If your contributor would conduct the following experiment, he might be induced to modify his views concerning the gluing of a mortise and tenon joint as described in his article in last month’s WOODWORKER. Cut two or three inches from the end of a wide board. Repeat this, so that there are two pieces of exactly the same width and of a similar texture. Mark the width exactly on a board and soak both pieces in water until saturated. Measure this against the previous width. The wood will have expanded to a degree depending on its original water content.
Fix piece A firmly down on a board with handscrews at each end so that, although the centre is loose, the extreme edges cannot move during drying. Fix piece B to a board with handscrews all along its width so that it cannont move at any point during drying.
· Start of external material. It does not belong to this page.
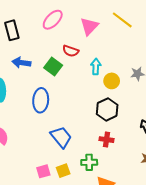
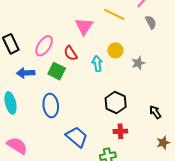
pink ellipse: (53, 20) -> (44, 46), moved
red semicircle: (71, 51) -> (71, 53), turned 49
yellow circle: (112, 81) -> (115, 50), moved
Place both pieces in a warm atmosphere and leave to dry. In the process of drying piece A will split, but piece B will dry out without shrinkage, and will retain its new width permanently. Contrary to what might be expected, it will also be largely unaffected by small atmospheric changes. The cells of the wood seem to be permanently stretched. This experiment proves that wood will be largely impervious to atmospheric changes and will lose its customary tendency to shrink or swell, if it is held at every point.
To turn to the mortise and tenon joint, it will now be appreciated that if the whole of the sides of the tenon and the sides of the mortise are in contact and are glued, no shrinkage can take place at these points. It also follows that if part of the tenon and mortise is unglued, shrinkage and consequent movement will take place in the unglued portion, while the glued portion will remain stable if it can withstand the pull of the unglued portion so close to it. So far as strength alone is concerned, it is obvious that a completely glued joint must be stronger than one partly glued.
The conclusion seem to be: That there would be a loss of strength in a joint only partly glued.
That the unglued portion puts an added strain on the glued portion.
That a joint properly fitted and glued will not move at the shoulder any more than any other part of the joint.